TEXT SECTION ->
** Begin **
Faithfulness and responsibility - Towards a theology of human sexuality

By Ian Thompson

Debate about sex and sexuality is not easy - especially within the Church. It involves trying to bring together people who have different, sometimes diametrically opposed, viewpoints on the questions concerned. Deeply held convictions and cherished traditions are never easily surrendered - nor should they be - but neither should they be allowed to stifle open and honest debate. Such debate, to quote Kenneth Leech, should be conducted "in a spirit free from panic, over-heated rhetoric, and the crusading mind".

I was travelling home to Aberdeen by train once when a young Chinese student, around 18 or 19 years old, asked if he might sit opposite me. After a while he began to ask one or two questions about being a "chaplain", the church and the Christian Faith in general. He told me a little about himself, his home background in Hong Kong and his girlfriend, whom he was going to visit in Aberdeen.

As we approached Aberdeen station he asked if he might put one further question to me and, having received my agreement, asked if he and his girlfriend (also Chinese) would be allowed to make love during the weekend. I have to say that I was not surprised by the question nor by the fact that, helped by the cloak of anonymity, the young man should put it to me for it is one that I have been asked many times by sincere, Christian young people. For me, it is yet a further indicator of the need for a clear theology or ethic of sexuality within the Church. I recognise that, for some, the answer to the young man's question "Am I allowed to have sex?" would be a straightforward 'No' and, were the question to have been put by a gay or lesbian young person, the answer would be an even more emphatic 'No!'. Answers like this are often given on what is claimed to be the clear and irrefutable authority of the scriptures. The implication is that the Bible contains clear-cut teaching on human sexuality that we can lift directly from its historical context and apply to our contemporary situation. This claim is, at the very least, open to debate.

Peter Harvey (a former monk of Downside Abbey and lecturer at Queen's, Birmingham) has argued "to make [the bible] into a self-consistent and comprehensive guide to sexual behaviour is to distort it" . Furthermore, it can be strongly argued that, when we turn our attention to the question of gay and lesbian sexuality and sexual behaviour - especially as expressed within committed, monogamous relationships - neither the Hebrew nor the Christian scriptures are of much help to us. This fact has been acknowledged by a wide range of scholars on both sides of the debate. James Hanigan, an American Roman Catholic theologian, with a certain sense of reluctance, concludes that
…it is an unwarranted assumption that the biblical authors, had they the knowledge about the nature and variety of homosexuality we have today, would wish to condemn without qualification all homosexual acts and relationships. While the Scriptures, then, yield at most a strong presumptive bias against homosexual acts, the texts alone, as we must read them today, do not settle the issue of the morality of homosexual behaviour and relationships beyond all question.
** End **
GIVEN REQUEST 1 ->
Translate this sentence from the essay on a theology of human sexuality into French: "This claim is, at the very least, open to debate."
The essay and the records have no connection to each other.

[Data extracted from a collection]
** Begin **
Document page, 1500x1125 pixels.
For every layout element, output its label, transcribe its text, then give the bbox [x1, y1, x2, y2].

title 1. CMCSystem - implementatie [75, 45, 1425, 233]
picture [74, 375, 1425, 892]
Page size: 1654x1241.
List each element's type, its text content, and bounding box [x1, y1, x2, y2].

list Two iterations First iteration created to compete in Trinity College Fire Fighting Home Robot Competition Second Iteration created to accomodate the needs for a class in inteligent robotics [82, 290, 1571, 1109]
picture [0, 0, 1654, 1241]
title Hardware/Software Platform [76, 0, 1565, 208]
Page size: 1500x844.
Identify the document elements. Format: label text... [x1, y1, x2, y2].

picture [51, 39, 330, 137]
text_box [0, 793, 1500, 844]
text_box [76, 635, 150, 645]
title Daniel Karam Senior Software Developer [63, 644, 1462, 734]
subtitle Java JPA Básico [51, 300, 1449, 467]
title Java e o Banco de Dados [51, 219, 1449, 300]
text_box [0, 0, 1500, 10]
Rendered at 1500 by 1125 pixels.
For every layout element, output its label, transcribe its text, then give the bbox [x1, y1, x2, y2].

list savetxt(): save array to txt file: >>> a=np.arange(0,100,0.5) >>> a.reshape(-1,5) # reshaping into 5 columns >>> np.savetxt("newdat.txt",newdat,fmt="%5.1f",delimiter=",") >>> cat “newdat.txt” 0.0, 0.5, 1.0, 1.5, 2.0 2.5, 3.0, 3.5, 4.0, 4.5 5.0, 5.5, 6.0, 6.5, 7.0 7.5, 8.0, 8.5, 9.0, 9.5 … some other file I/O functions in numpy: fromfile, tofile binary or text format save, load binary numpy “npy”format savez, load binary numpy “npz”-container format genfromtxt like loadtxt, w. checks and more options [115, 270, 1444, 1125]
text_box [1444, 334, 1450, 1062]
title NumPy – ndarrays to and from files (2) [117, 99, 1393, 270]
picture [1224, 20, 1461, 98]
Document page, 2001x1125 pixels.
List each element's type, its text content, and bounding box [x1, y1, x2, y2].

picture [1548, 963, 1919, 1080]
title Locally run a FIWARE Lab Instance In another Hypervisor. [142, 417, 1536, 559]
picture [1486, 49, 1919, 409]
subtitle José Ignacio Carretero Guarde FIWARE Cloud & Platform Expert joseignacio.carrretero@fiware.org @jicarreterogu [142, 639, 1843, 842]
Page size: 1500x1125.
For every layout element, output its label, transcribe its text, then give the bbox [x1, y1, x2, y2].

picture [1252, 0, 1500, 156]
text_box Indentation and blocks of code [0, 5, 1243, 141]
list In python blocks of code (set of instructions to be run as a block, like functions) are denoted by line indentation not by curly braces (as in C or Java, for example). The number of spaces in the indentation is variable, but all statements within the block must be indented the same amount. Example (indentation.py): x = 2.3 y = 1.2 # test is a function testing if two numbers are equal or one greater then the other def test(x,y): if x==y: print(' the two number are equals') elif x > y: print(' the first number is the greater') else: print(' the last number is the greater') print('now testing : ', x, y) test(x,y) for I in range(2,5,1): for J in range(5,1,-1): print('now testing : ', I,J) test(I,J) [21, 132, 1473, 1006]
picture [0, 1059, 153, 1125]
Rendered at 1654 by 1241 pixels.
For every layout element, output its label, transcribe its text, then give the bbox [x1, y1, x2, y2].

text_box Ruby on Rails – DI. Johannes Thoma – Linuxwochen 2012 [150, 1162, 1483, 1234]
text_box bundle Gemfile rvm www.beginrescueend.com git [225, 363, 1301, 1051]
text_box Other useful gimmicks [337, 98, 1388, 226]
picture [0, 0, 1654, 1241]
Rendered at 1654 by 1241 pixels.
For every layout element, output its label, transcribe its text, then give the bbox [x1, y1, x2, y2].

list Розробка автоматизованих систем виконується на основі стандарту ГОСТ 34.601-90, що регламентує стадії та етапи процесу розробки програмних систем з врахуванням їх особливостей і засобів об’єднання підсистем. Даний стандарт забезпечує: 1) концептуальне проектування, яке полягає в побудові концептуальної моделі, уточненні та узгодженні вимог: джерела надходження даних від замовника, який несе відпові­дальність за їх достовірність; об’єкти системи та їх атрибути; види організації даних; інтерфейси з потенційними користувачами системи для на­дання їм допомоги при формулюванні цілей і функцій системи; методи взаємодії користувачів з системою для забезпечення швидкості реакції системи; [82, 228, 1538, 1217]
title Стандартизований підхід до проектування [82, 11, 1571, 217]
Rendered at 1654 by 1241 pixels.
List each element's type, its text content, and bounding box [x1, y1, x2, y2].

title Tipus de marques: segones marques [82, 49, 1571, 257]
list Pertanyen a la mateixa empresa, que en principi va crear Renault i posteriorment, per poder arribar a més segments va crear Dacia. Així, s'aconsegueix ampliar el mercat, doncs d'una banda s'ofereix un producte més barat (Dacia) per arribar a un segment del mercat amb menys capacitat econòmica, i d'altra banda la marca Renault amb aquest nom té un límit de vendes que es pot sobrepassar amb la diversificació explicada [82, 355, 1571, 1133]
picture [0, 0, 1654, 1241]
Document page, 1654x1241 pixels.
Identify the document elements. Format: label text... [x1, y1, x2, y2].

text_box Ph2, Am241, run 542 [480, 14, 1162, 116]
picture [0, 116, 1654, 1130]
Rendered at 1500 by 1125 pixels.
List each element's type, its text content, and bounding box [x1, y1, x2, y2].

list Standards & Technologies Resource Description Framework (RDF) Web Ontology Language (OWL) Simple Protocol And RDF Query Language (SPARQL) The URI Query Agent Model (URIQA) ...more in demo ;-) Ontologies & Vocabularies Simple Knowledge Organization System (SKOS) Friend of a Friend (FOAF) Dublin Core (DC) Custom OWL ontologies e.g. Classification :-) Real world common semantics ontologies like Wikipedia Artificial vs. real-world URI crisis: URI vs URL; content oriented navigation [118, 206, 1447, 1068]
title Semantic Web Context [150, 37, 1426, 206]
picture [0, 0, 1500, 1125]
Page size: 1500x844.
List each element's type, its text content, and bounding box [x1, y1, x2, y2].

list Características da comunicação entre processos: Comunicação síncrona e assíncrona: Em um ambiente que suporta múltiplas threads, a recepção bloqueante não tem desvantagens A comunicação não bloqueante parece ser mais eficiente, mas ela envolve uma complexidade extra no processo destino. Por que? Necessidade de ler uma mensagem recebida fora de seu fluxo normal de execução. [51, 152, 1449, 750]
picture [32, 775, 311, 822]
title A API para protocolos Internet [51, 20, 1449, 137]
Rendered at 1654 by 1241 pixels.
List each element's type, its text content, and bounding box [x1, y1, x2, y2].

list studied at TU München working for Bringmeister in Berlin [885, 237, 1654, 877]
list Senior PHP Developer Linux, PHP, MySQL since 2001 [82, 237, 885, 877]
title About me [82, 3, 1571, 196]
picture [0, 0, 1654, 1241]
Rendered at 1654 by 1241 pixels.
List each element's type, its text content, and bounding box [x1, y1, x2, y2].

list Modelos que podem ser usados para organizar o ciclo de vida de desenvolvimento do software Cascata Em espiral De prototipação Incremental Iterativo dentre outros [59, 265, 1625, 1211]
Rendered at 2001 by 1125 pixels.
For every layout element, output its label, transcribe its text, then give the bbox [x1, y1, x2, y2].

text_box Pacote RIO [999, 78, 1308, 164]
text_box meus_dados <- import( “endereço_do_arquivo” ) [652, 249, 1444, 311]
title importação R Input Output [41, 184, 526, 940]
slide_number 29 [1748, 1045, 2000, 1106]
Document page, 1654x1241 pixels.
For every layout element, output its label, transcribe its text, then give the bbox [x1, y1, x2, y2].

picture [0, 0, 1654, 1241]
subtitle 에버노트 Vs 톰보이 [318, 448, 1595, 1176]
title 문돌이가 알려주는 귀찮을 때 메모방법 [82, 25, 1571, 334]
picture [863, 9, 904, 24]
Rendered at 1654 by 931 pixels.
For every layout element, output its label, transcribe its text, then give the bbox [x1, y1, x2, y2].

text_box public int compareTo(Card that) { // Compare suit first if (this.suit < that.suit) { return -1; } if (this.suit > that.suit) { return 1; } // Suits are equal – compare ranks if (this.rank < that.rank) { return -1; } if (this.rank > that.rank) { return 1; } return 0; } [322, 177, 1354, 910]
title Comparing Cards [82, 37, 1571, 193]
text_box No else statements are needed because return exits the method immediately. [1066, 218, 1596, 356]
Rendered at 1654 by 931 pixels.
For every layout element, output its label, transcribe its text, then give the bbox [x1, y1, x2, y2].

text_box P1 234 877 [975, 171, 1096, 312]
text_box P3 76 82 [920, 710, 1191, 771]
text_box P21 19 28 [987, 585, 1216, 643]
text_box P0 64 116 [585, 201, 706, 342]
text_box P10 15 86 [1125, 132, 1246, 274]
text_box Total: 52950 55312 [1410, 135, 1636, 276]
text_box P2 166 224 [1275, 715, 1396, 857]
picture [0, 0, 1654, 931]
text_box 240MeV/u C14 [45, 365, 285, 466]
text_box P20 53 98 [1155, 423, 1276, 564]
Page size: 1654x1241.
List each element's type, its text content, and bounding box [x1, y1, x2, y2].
** End **
GIVEN REQUEST 2 ->
Return the records character for character, beginning with their first line and going on through the line that contains "title Hardware/Software Platform", with that line included.

WRITTEN REPLY 1 ->
Cette affirmation est, à tout le moins, sujette à débat.

WRITTEN REPLY 2 ->
Document page, 1500x1125 pixels.
For every layout element, output its label, transcribe its text, then give the bbox [x1, y1, x2, y2].

title 1. CMCSystem - implementatie [75, 45, 1425, 233]
picture [74, 375, 1425, 892]
Page size: 1654x1241.
List each element's type, its text content, and bounding box [x1, y1, x2, y2].

list Two iterations First iteration created to compete in Trinity College Fire Fighting Home Robot Competition Second Iteration created to accomodate the needs for a class in inteligent robotics [82, 290, 1571, 1109]
picture [0, 0, 1654, 1241]
title Hardware/Software Platform [76, 0, 1565, 208]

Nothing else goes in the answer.